Presenter: Mania Abdi is a Ph.D candidate in the Khoury college of computer science at Northeastern university. She received here M.Sc in computer engineering from the Sharif University of Technology, Iran. Her research interests are in distributed storage, debugging distributed systems, graph mining and machine learning.
Challenges and opportunities in large-scale stream processing
Abstract: Recent efforts by academia and open-source communities have established stream processing as a principal data analysis technology across industry. All major cloud vendors offer streaming dataflow pipelines and online analytics as managed services. Notable use-cases include real-time fault detection in space networks, city traffic management, dynamic pricing for car-sharing, and anomaly detection in financial transactions. At the same time, streaming dataflow systems are increasingly being used for event-driven applications beyond analytics, such as orchestrating microservices and model serving. In this talk, I will discuss recent advances, trends, and open problems in large-scale stream processing.

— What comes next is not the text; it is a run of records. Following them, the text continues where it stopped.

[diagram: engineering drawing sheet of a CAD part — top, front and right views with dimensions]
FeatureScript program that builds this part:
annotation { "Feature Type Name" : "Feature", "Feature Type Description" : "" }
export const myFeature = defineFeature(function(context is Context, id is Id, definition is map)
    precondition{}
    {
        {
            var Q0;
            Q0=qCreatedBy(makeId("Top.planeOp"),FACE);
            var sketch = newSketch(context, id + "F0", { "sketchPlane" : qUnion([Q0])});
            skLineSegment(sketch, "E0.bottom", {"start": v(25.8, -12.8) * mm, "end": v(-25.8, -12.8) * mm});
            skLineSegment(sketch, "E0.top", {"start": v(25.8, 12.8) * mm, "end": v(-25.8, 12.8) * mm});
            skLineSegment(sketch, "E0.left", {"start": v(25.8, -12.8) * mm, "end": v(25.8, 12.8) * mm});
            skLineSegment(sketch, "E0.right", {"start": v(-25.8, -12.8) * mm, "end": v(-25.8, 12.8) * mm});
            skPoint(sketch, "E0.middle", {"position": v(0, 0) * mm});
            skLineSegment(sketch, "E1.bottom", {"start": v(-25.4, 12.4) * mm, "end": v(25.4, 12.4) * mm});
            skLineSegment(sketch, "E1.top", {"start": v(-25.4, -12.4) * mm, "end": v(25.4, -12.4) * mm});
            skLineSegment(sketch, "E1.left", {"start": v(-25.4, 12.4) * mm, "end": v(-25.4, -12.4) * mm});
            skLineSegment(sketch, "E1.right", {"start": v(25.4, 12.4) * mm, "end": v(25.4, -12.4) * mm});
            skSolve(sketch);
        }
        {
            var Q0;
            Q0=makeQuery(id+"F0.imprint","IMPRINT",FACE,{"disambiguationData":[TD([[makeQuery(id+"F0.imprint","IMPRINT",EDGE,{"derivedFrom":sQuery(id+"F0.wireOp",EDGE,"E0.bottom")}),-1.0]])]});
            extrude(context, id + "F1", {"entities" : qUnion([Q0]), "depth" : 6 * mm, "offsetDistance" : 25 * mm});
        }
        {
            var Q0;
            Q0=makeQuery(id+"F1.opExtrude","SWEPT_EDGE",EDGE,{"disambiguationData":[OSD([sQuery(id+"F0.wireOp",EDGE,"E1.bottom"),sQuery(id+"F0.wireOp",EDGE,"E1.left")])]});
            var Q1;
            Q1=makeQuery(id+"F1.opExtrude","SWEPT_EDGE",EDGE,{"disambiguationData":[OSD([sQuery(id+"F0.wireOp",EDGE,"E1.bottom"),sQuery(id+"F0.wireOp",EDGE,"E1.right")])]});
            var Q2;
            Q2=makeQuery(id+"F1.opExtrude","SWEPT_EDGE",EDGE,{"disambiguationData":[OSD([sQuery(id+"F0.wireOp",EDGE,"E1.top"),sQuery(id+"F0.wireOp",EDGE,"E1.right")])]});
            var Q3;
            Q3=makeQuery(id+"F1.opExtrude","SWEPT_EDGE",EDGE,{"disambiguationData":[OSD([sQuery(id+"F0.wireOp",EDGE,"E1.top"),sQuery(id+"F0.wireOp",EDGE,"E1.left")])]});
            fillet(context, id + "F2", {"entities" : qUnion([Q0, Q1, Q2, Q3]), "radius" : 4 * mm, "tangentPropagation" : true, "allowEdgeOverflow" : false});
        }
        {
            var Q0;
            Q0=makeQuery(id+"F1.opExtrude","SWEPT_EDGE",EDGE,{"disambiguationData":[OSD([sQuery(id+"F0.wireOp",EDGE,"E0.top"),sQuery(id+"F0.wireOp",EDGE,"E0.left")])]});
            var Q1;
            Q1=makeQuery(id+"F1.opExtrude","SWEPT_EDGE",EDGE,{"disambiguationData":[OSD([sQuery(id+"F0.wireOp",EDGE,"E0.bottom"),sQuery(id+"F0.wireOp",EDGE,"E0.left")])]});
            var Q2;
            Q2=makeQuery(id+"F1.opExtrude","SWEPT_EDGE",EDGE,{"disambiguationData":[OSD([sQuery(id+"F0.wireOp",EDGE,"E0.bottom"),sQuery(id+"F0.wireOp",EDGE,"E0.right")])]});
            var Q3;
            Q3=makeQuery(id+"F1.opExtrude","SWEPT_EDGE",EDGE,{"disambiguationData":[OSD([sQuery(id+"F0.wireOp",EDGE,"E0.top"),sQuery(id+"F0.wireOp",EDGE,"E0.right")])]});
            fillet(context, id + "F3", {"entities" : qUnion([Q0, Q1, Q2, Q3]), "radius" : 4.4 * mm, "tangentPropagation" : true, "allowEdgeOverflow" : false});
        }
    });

Presenter: Vasiliki (Vasia) Kalavri is an Assistant Professor at Boston University Department of Computer Science. She is working on distributed stream processing and large-scale graph analytics and she is a PMC member of Apache Flink. Before joining BU, Vasia was a postdoctoral fellow at ETH Zurich and received a joint PhD from KTH Stockholm and UCLouvain.
Fuzzing Virtual Devices in Cloud Hypervisors
Abstract: The market for public cloud platforms is valued in the hundreds of billions of dollars. Hypervisors form the backbone of the cloud and are, therefore, security-critical applications which are attractive targets for potential attackers. Past vulnerabilities demonstrate that the implementations of virtual-devices are the most common source of security-bugs in hypervisors. In my talk, I will present our novel approach for fuzzing virtual devices in the popular open-source QEMU hypervisor. Our fuzzer combines a standard coverage-guided strategy with further guidance, based on hypervisor-specific behaviors. Our fuzzer guarantees reproducible input execution and can, optionally, take advantage of existing virtual-device test-cases. Using our fuzzer, we have already found, reported and helped patch bugs in devices such as virtio-net, and the serial device.
Presenter: Alexander Bulekov is a PhD Student studying Computer Engineering at Boston University, advised by Prof. Manuel Egele. Alexander is an intern at Red Hat, where he is researching hypervisor security.